» **Given data**
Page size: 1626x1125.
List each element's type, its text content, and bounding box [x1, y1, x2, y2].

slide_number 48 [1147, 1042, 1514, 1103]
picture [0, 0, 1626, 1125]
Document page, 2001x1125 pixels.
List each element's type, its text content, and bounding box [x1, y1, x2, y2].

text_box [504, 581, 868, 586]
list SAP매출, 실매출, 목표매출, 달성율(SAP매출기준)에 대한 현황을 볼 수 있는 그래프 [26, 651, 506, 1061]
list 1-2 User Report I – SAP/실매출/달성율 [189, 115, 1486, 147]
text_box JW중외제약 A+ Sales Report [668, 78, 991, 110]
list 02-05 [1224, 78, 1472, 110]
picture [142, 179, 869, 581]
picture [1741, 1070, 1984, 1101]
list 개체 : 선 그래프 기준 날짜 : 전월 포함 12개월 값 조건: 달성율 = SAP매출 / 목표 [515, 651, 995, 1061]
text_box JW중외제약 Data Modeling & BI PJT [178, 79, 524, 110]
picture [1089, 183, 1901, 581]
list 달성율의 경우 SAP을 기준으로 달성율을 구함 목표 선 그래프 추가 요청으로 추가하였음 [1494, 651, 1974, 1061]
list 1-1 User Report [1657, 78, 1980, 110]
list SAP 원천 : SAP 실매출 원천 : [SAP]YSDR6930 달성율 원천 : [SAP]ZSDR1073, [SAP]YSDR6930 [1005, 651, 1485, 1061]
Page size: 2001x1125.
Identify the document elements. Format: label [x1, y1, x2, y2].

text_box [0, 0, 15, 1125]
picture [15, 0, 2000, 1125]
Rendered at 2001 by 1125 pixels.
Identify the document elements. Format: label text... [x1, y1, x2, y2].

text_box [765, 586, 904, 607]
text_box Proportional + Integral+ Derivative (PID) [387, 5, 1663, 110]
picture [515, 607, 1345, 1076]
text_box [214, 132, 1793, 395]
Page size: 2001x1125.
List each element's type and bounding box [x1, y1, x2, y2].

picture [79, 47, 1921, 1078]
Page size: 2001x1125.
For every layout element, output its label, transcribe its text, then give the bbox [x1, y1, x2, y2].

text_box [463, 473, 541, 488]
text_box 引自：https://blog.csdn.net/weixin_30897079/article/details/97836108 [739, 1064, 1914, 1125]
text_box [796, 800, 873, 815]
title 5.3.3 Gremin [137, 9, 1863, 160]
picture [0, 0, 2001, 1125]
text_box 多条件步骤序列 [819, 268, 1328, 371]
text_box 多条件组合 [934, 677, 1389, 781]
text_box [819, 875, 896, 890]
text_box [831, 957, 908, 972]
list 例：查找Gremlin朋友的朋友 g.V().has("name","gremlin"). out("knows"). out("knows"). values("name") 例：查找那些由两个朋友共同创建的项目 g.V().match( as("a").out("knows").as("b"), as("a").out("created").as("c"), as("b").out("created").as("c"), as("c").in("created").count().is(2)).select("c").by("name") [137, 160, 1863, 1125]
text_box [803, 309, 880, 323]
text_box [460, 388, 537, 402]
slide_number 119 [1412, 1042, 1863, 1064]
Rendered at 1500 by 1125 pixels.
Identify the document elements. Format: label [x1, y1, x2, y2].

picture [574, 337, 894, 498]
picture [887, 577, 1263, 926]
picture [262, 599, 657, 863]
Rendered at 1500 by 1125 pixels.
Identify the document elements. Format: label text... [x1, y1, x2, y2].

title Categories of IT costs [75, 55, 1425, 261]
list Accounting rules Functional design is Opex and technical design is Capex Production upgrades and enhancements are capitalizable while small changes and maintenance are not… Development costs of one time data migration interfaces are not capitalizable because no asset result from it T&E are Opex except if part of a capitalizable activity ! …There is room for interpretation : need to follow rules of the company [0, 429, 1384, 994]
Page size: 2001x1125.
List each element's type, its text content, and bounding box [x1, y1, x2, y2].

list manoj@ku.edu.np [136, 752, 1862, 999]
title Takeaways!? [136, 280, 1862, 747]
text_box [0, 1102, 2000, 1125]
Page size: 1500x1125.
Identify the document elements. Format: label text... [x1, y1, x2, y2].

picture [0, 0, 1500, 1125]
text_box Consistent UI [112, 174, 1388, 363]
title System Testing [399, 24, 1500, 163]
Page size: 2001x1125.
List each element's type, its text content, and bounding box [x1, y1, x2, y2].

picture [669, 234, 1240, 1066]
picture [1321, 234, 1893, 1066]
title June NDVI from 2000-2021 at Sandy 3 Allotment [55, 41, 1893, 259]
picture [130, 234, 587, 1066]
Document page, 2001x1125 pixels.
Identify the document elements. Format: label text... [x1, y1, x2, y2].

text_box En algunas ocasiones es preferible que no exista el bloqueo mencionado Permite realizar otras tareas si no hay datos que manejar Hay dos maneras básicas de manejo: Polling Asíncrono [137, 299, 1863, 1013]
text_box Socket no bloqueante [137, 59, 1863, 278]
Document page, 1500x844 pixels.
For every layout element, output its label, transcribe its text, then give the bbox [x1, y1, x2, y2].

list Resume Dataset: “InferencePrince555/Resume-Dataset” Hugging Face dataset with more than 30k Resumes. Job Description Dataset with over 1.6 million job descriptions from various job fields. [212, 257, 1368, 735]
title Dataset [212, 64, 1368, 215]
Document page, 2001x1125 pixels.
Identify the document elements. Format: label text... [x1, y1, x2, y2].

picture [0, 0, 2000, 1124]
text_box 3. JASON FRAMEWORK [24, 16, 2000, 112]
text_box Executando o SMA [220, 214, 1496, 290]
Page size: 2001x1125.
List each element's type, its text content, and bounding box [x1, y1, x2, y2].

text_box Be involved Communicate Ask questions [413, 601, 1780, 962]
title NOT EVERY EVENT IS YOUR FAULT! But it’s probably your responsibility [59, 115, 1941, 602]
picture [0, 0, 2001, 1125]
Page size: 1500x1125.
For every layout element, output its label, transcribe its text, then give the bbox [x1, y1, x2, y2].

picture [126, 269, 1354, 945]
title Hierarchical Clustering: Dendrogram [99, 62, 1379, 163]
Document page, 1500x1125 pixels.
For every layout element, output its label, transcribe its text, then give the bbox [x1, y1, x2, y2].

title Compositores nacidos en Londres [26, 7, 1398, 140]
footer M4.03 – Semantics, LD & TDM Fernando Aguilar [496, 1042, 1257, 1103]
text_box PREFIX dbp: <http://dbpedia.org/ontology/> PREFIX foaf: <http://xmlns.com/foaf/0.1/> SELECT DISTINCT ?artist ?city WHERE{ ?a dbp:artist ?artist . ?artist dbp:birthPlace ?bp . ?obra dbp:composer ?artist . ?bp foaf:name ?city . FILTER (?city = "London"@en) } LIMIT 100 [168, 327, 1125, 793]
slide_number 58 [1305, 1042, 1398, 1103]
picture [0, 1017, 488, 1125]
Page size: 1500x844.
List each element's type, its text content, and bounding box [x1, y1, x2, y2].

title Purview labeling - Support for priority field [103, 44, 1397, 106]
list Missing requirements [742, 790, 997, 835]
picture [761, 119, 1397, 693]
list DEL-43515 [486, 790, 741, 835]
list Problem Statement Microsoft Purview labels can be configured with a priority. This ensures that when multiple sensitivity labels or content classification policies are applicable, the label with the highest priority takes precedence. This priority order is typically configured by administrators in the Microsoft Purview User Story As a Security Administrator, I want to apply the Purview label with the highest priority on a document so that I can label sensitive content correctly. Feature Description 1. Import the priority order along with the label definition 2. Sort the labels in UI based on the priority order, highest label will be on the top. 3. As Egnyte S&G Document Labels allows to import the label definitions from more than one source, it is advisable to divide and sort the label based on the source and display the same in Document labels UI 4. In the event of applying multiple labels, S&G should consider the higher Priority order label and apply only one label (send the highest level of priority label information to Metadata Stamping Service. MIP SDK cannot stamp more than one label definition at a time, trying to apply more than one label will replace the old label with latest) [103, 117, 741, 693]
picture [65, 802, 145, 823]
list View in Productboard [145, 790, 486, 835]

» **Your assignment**
Give again, unchanged, the lines running from the top of the material above through the line that has "Rendered at 2001 by 1125 pixels.", and nothing more.

» **Reply to the exercise**
Page size: 1626x1125.
List each element's type, its text content, and bounding box [x1, y1, x2, y2].

slide_number 48 [1147, 1042, 1514, 1103]
picture [0, 0, 1626, 1125]
Document page, 2001x1125 pixels.
List each element's type, its text content, and bounding box [x1, y1, x2, y2].

text_box [504, 581, 868, 586]
list SAP매출, 실매출, 목표매출, 달성율(SAP매출기준)에 대한 현황을 볼 수 있는 그래프 [26, 651, 506, 1061]
list 1-2 User Report I – SAP/실매출/달성율 [189, 115, 1486, 147]
text_box JW중외제약 A+ Sales Report [668, 78, 991, 110]
list 02-05 [1224, 78, 1472, 110]
picture [142, 179, 869, 581]
picture [1741, 1070, 1984, 1101]
list 개체 : 선 그래프 기준 날짜 : 전월 포함 12개월 값 조건: 달성율 = SAP매출 / 목표 [515, 651, 995, 1061]
text_box JW중외제약 Data Modeling & BI PJT [178, 79, 524, 110]
picture [1089, 183, 1901, 581]
list 달성율의 경우 SAP을 기준으로 달성율을 구함 목표 선 그래프 추가 요청으로 추가하였음 [1494, 651, 1974, 1061]
list 1-1 User Report [1657, 78, 1980, 110]
list SAP 원천 : SAP 실매출 원천 : [SAP]YSDR6930 달성율 원천 : [SAP]ZSDR1073, [SAP]YSDR6930 [1005, 651, 1485, 1061]
Page size: 2001x1125.
Identify the document elements. Format: label [x1, y1, x2, y2].

text_box [0, 0, 15, 1125]
picture [15, 0, 2000, 1125]
Rendered at 2001 by 1125 pixels.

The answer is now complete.